Гумилев осторожно насыпал порошок на новенькую, с жесткой щетинкой зубную щетку – выиграл неделю назад в карты у богатого бухарского еврея Финкельмана – и с удовольствием принялся чистить зубы.
– Не жнаю, Том, – пробормотал он, – может, Ржавый жа штарые дела… может, Жухряч опять баллоны катит… ражберемша, в общем.
– Хочешь, я с тобой пойду? – в голосе Томаша не было особенного энтузиазма, да оно и понятно – та еще радость вписываться не в свою разборку с авторитетными блатными – но Лев знал, что если он скажет «хочу», Томаш пойдет и будет прикрывать ему спину.
– Нет, – сказал он, сплевывая белую от порошка слюну. – Сам разберусь.
– Я на всякий случай ребят предупрежу, – Томаш оглянулся по сторонам, потом сунул руку в карман и быстро протянул что-то Гумилеву. – Вот, возьми, может, пригодится…

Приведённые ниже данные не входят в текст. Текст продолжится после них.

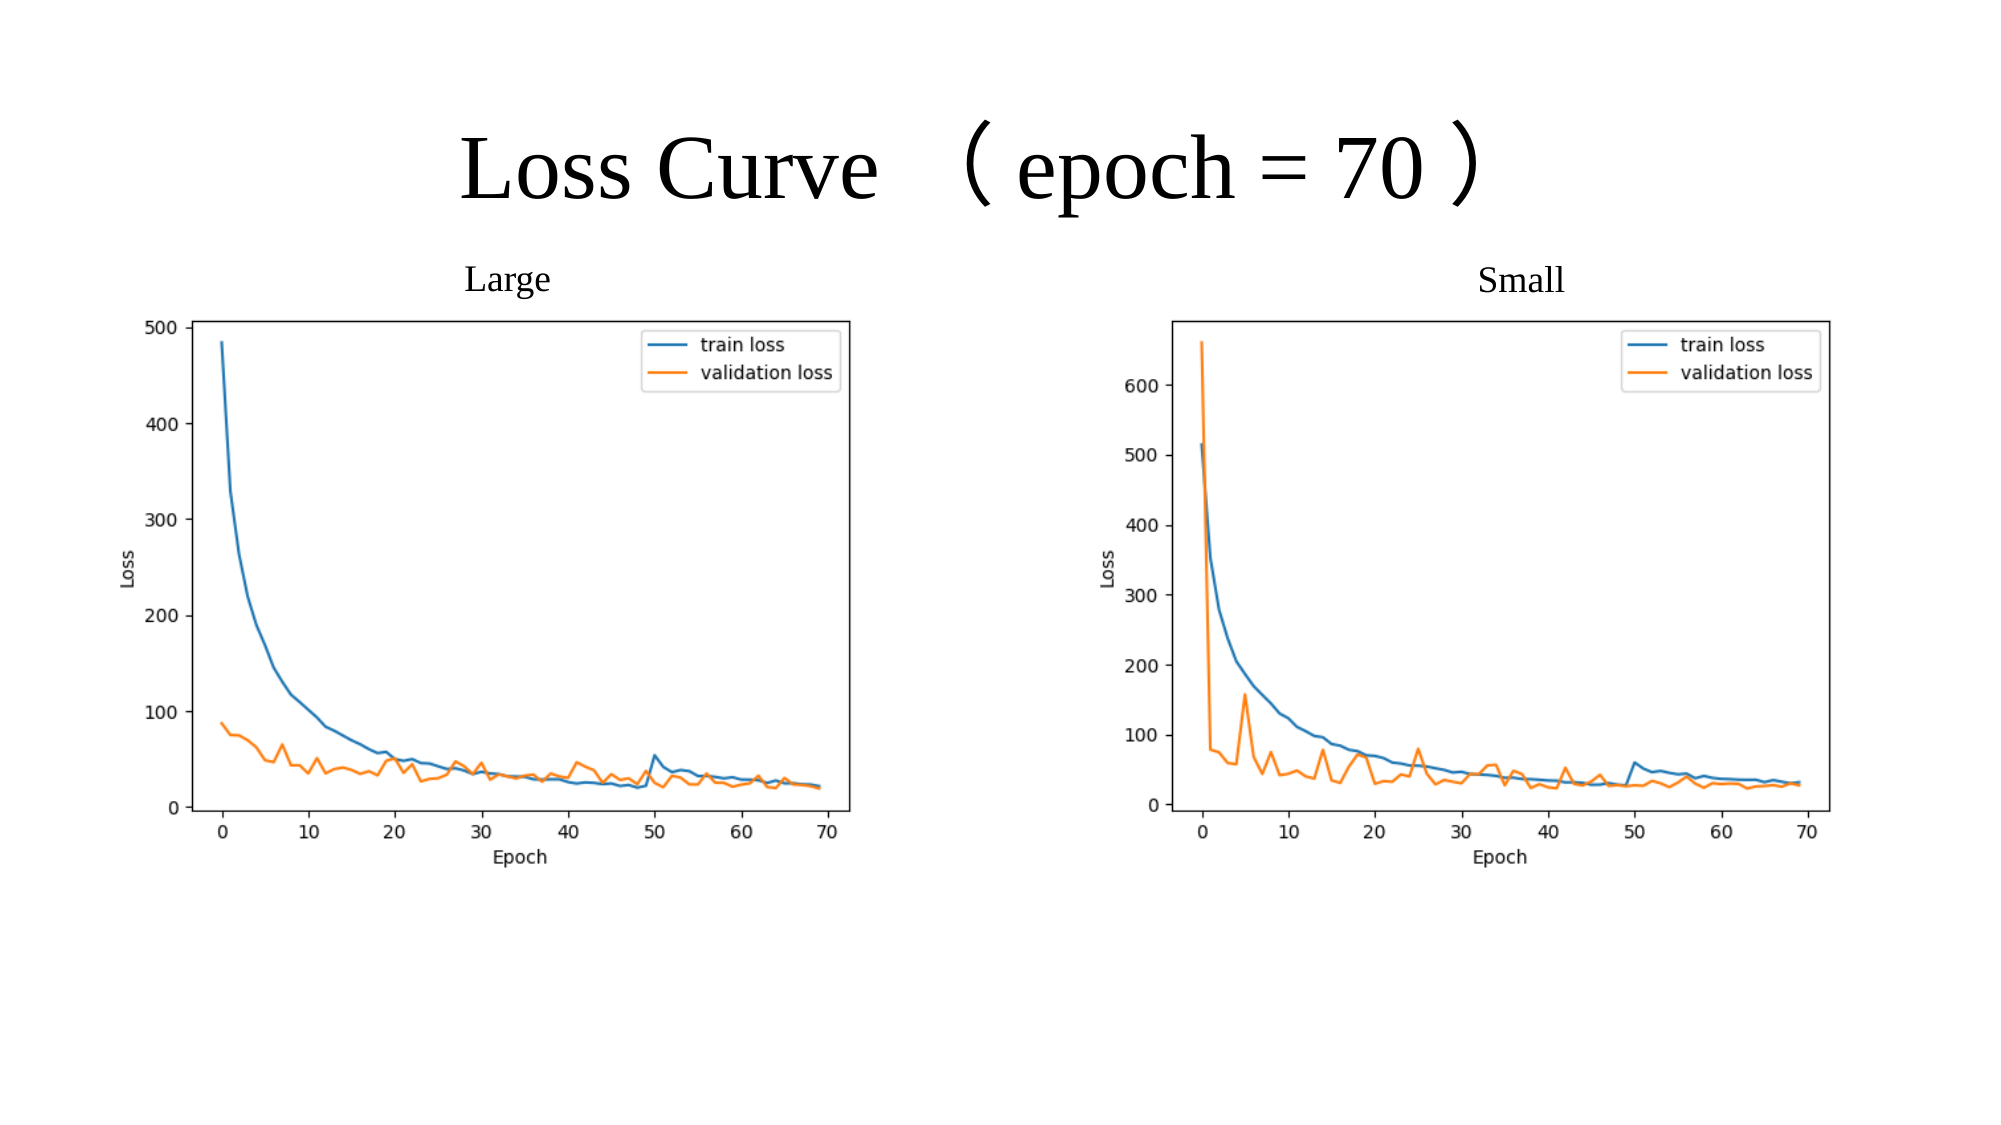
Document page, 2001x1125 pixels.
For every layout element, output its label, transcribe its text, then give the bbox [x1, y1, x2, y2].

picture [1065, 244, 1915, 881]
picture [85, 244, 934, 881]
title Loss Curve（epoch = 70） [137, 59, 1863, 278]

Это была завернутая в плотную бумагу бритва – вещь, обычная у блатных, но почти немыслимая в бараках политических. Откуда Томаш ее достал, можно было только догадываться. Лев благодарно сжал запястье чеха.
– Спасибо, друг. Я вечером верну.
…Но он ошибся. На пустыре за литейным цехом его ожидали не Ржавый и не Зухряч. На пустой бочке из-под соляры сидел, щурясь на теплое июньское солнце, его старый знакомец еще по ленинградским «Крестам» Свист. А за ним стояли двое угрюмых коренастых ЗК, которых Гумилев в Норильсклаге никогда прежде не видел.
– Какие люди, – воскликнул Свист, широко разводя синие от наколок руки. Со стороны можно было подумать, что он хочет обнять давно потерянного брата. – Что, Левушка, не думал, наверное, что встретишь меня тут, за Полярным кругом? Ан видишь, как оно повернулось…
– Я слышал, тебя зарезали на пересылке, – сказал Гумилев холодно. – Но недооценил твою живучесть.